12. Switchshift – Head Pressure [Navigation Records] [2002]

Although “Head Pressure” is the most “of its time” track on this list, it is still an excellent example of what made progressive breaks such an exciting and creatively fruitful genre. Switchshift perfectly blended the funk and playfulness of breakbeat with the melodic sensibility and tension of progressive house.

13. Makesome Breaksome – Nightshift [Plank Records] [1999]

Bushwacka! teamed up with Dez Ingram for this subtle, lush journey which drew from their experience with tech house. It’s a classy mixture of shuffling drums, delayed chords, and catchy vocal hooks that worked in both house and breakbeat sets.

14. Icehouse – Don’t Believe Anymore (Ivan Gough & Colin Snape Cafe Latte Mix) [RockUp Records] [2002]

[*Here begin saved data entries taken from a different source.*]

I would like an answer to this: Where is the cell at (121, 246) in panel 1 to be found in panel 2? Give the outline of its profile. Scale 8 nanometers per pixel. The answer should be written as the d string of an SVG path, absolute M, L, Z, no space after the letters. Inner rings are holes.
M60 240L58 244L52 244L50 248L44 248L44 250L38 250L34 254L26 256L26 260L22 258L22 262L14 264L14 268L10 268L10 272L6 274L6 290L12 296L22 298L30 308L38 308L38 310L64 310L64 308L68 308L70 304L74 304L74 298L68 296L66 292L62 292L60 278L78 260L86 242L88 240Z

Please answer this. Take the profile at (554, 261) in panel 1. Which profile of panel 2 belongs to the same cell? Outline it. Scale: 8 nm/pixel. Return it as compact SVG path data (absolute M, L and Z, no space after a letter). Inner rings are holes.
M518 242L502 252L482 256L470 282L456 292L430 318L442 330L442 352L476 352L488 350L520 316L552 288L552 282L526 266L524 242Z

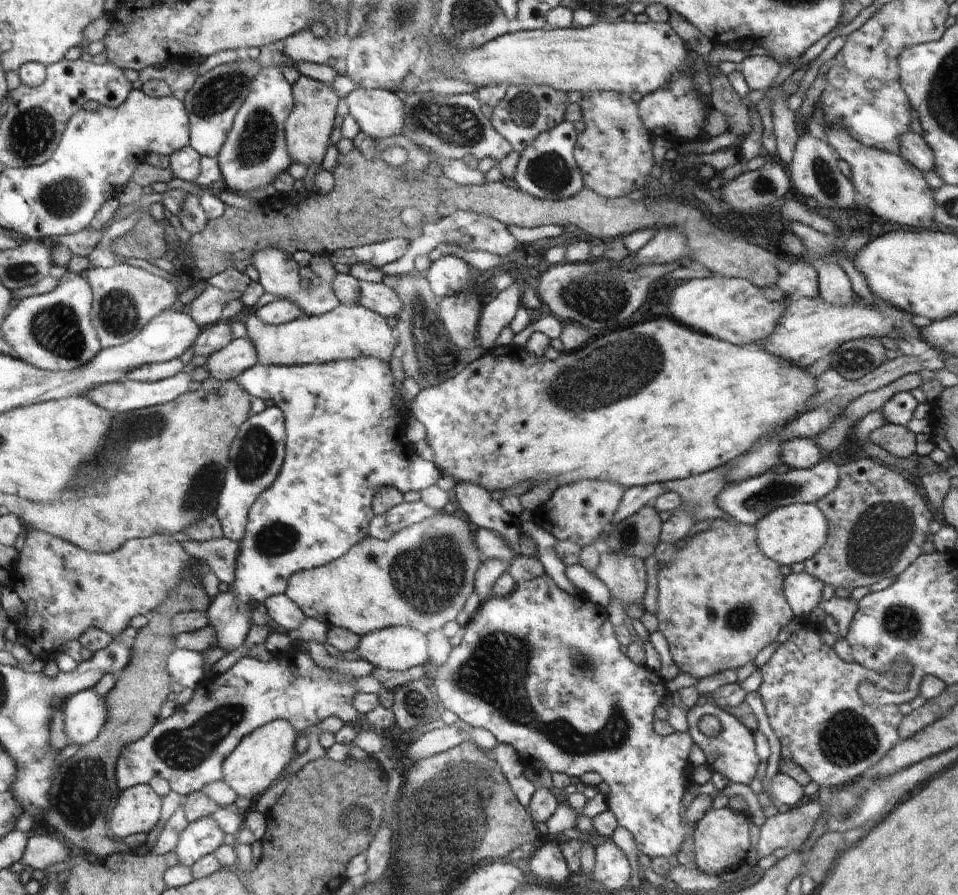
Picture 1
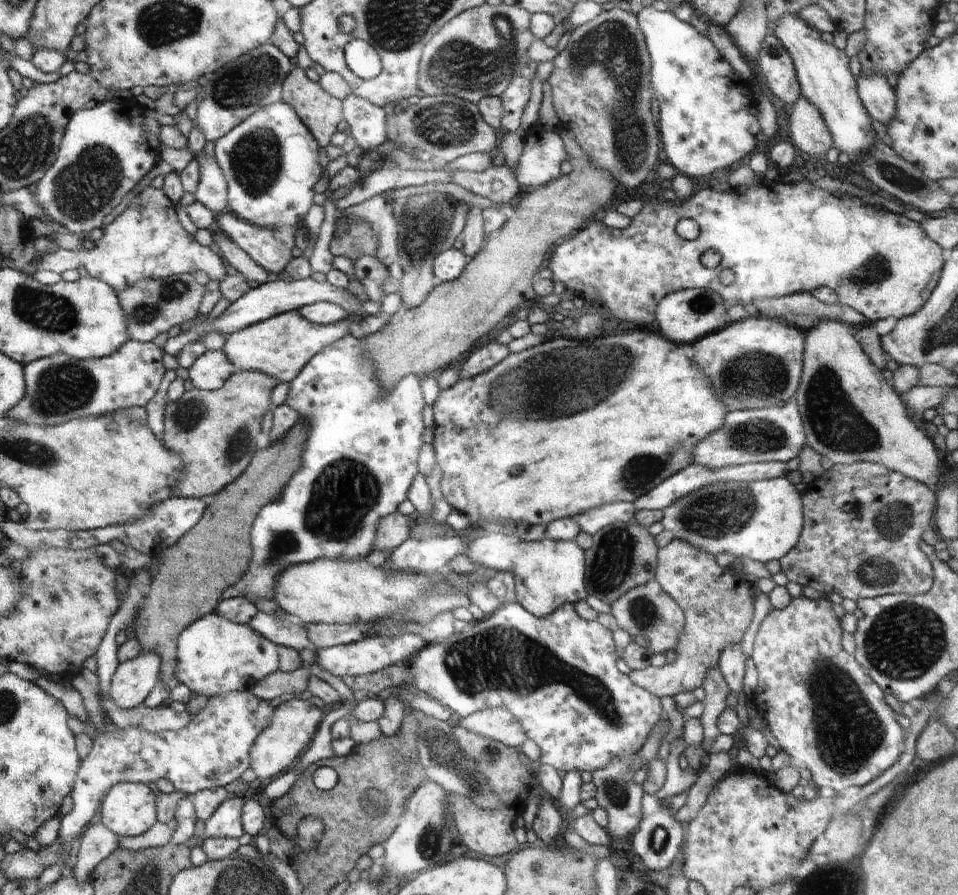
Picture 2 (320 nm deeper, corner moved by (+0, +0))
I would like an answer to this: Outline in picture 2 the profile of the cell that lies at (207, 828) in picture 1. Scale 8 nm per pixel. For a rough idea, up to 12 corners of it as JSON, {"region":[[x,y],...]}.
{"region":[[230,795],[206,822],[207,838],[236,838],[245,832],[246,796]]}

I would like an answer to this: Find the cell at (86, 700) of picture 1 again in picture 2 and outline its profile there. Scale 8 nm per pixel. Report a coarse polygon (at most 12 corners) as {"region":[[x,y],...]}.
{"region":[[160,654],[120,663],[107,712],[136,708],[160,679]]}

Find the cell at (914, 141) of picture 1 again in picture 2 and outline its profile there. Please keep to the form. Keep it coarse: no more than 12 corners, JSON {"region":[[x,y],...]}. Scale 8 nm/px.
{"region":[[878,72],[860,73],[858,97],[872,119],[888,128],[896,94]]}

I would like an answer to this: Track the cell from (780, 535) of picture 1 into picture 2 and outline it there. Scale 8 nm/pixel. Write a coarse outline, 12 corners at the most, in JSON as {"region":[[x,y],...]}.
{"region":[[786,477],[702,486],[662,512],[673,540],[762,564],[803,532]]}

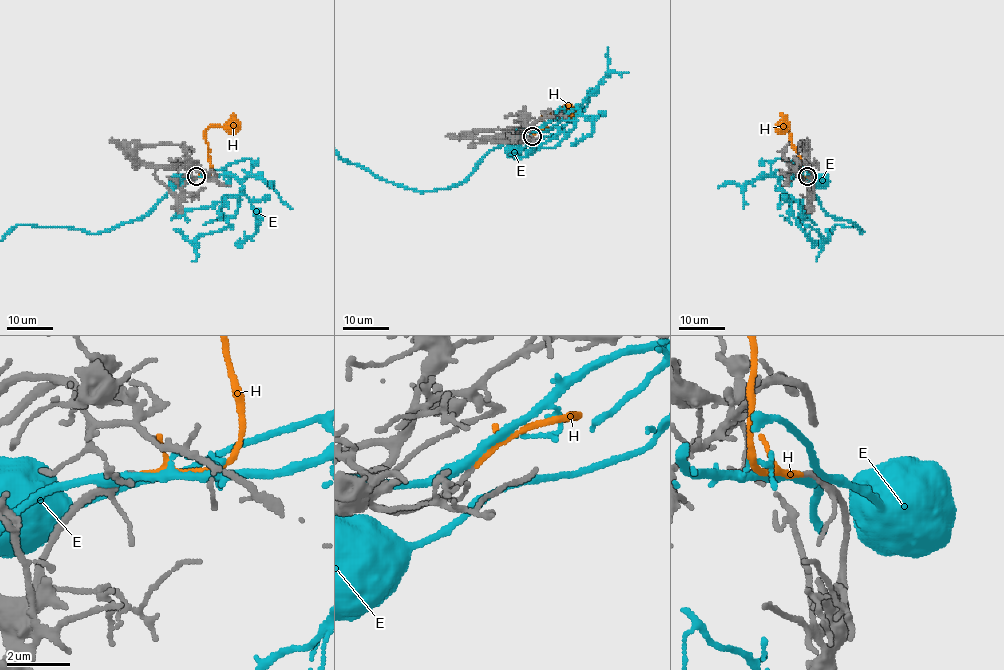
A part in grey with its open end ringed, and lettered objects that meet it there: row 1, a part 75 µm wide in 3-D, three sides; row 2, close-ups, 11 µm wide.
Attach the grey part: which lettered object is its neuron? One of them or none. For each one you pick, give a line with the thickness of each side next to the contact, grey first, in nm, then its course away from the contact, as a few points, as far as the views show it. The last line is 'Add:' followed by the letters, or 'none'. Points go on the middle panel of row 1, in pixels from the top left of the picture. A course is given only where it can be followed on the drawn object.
H: 140/200 nm | via (532, 135), (546, 129), (541, 118), (546, 114), (566, 107), (568, 109)
Add: H

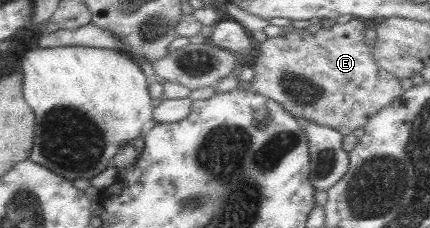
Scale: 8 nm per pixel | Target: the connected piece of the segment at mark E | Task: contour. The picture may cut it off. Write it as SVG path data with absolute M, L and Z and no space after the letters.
M352 18L312 34L285 29L284 35L255 42L254 55L244 61L254 71L249 90L278 103L297 120L351 134L404 92L400 80L374 62L362 32L369 25Z

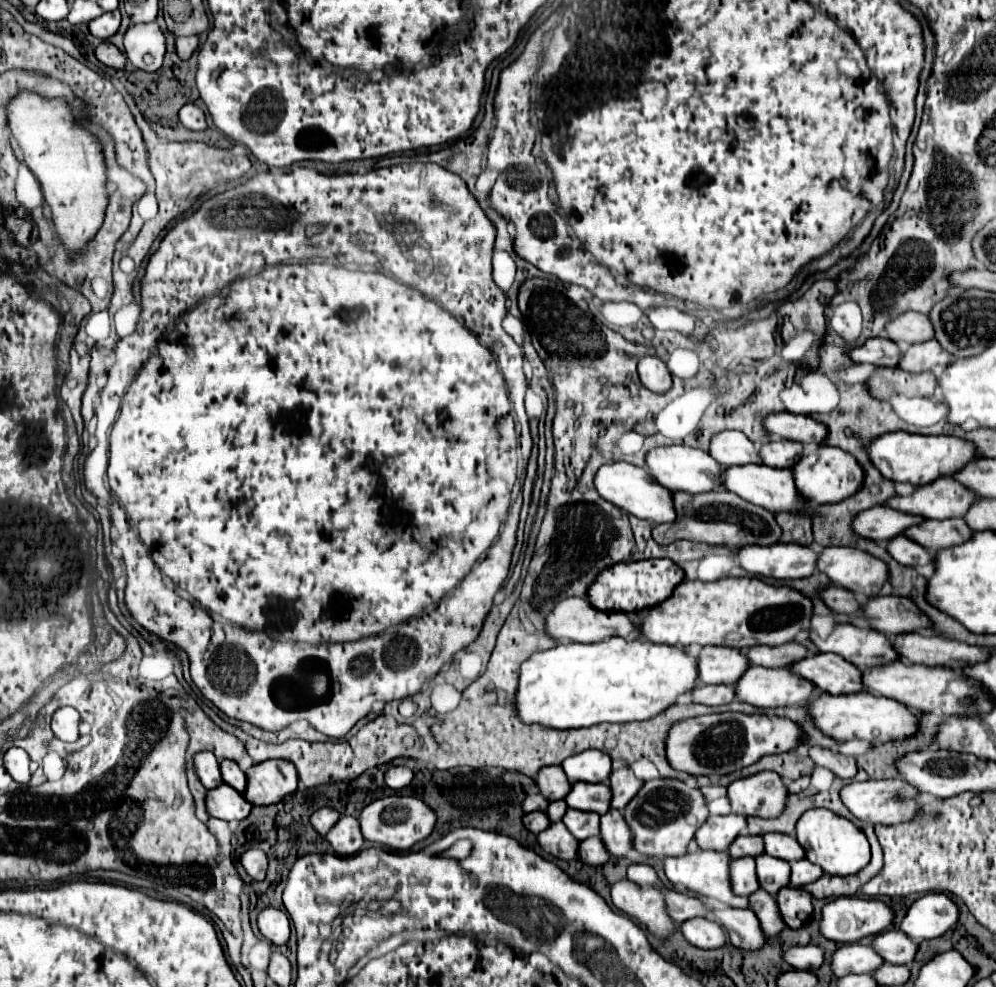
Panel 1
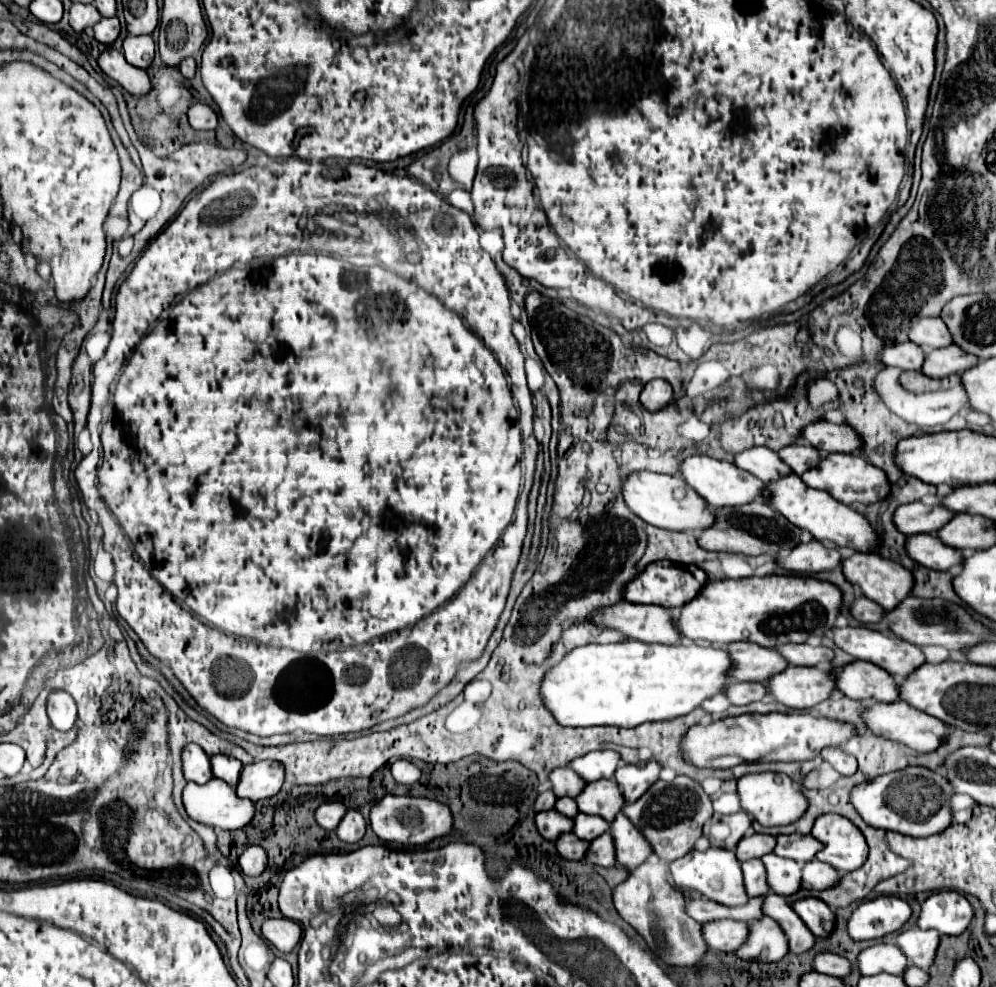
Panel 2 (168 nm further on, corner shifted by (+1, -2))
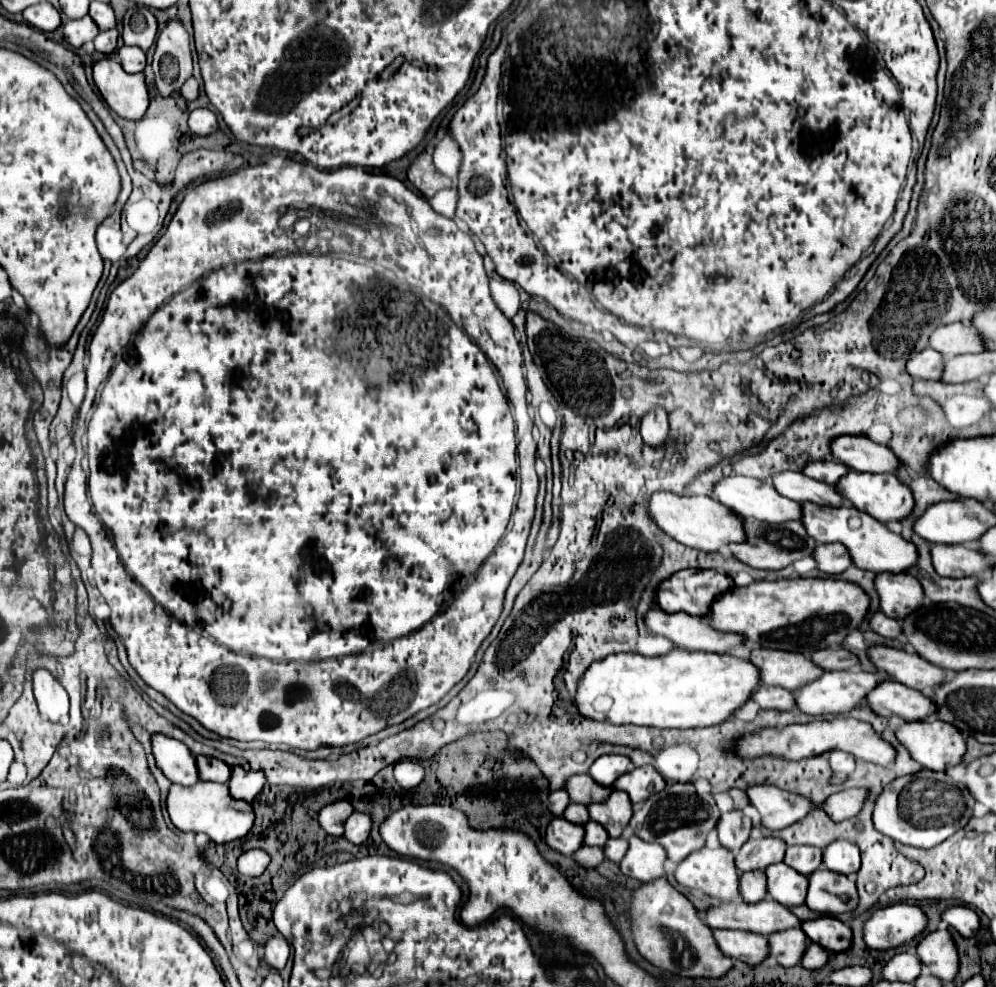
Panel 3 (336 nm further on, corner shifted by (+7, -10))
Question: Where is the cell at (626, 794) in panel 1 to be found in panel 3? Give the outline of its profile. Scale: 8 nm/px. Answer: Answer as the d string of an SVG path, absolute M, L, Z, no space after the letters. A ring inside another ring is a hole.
M644 765L644 767L634 767L632 771L620 775L612 783L612 787L626 791L632 803L642 803L652 793L664 789L664 779L652 765Z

An absolute standout from the Meltdown remix album, Ivan Gough and Colin Snape‘s remix of “Don’t Believe Anymore” took progressive breaks from the dance floor to the living room. Using the original’s vocal in its entirety, the duo layer it over precise drum programming, rumbling bass, and melancholy pianos and strings. They combine it all so seamlessly that if you didn’t know of Icehouse, you’d believe this was an entirely original piece.